**Aim**
In the items below, replace each occurrence of "scientific name" with "binomial name" and output the lines with everything else left as is.
* start Information supplied *
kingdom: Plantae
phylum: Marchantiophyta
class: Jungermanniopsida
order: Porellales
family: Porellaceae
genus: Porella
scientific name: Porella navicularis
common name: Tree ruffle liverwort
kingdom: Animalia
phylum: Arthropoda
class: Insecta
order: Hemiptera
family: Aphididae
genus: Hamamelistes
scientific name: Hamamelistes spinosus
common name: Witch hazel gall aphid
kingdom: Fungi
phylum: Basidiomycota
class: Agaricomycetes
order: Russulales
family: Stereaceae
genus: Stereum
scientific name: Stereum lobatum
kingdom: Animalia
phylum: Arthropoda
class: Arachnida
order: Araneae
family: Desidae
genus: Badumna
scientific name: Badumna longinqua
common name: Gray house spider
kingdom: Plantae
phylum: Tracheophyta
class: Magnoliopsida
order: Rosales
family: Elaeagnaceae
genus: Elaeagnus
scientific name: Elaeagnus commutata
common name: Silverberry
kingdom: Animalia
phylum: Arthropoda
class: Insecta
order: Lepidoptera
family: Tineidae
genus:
* end Information supplied *
**Answer below**
kingdom: Plantae
phylum: Marchantiophyta
class: Jungermanniopsida
order: Porellales
family: Porellaceae
genus: Porella
binomial name: Porella navicularis
common name: Tree ruffle liverwort
kingdom: Animalia
phylum: Arthropoda
class: Insecta
order: Hemiptera
family: Aphididae
genus: Hamamelistes
binomial name: Hamamelistes spinosus
common name: Witch hazel gall aphid
kingdom: Fungi
phylum: Basidiomycota
class: Agaricomycetes
order: Russulales
family: Stereaceae
genus: Stereum
binomial name: Stereum lobatum
kingdom: Animalia
phylum: Arthropoda
class: Arachnida
order: Araneae
family: Desidae
genus: Badumna
binomial name: Badumna longinqua
common name: Gray house spider
kingdom: Plantae
phylum: Tracheophyta
class: Magnoliopsida
order: Rosales
family: Elaeagnaceae
genus: Elaeagnus
binomial name: Elaeagnus commutata
common name: Silverberry
kingdom: Animalia
phylum: Arthropoda
class: Insecta
order: Lepidoptera
family: Tineidae
genus:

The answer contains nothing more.